Search Engine Optimisation (SEO)

Is Your Code To Content Ratio Hampering Your SEO?

Posted in Search Engine Optimisation (SEO) by Dan Taylor on 16th of September, 2008

One of the factors that search engines look at when indexing and ranking a site is the ratio of code to content. Pages that are bloated with code are less likely to perform well in an SEO campaign than the same page with less code (presuming all else was equal). While the code to content ratio does need to be extremely high before being detrimental, it raises several other problems.

Spiders only index a certain amount of data from a page. For the majority of pages this really isn't a problem because the limit is high, but a page with a lot of code throughout may cause the search engines to ignore content that is found later in the page. If all of the code for a page is situated at the beginning of that page then there's the possibility that the search engines won't even consider your on page content.

Search engines are believed to consider many on page factors, including determining how much of your SEO content features above the fold.
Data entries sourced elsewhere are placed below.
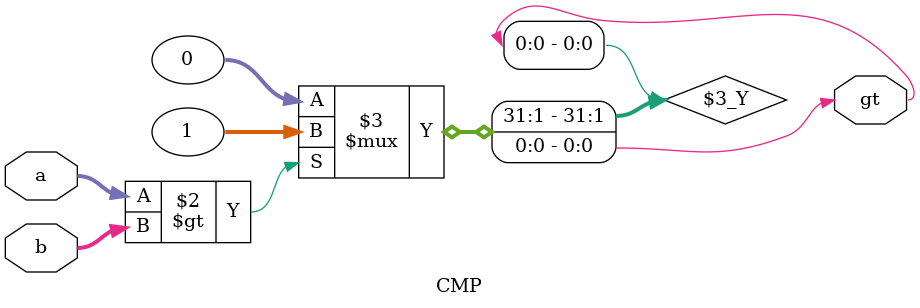
<source format=v>
module CMP(
        input [3:0] a, b,
        output reg  gt
    );
    always @ (a, b)
    begin
       gt = (a > b) ? 1 : 0; 
    end
endmodule
</source>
The more prominent your SEO optimised content, the more successful your SEO campaign is likely to be.

Other factors related to pages with high code to content ratio include page download time and errors. A longer than necessary page download time will detract from your overall SEO effort and will put certain visitors off before they even view your site. Plus, the more code that is found on a page, the more likely it is that the page will contain errors that prevent the proper indexing of the content.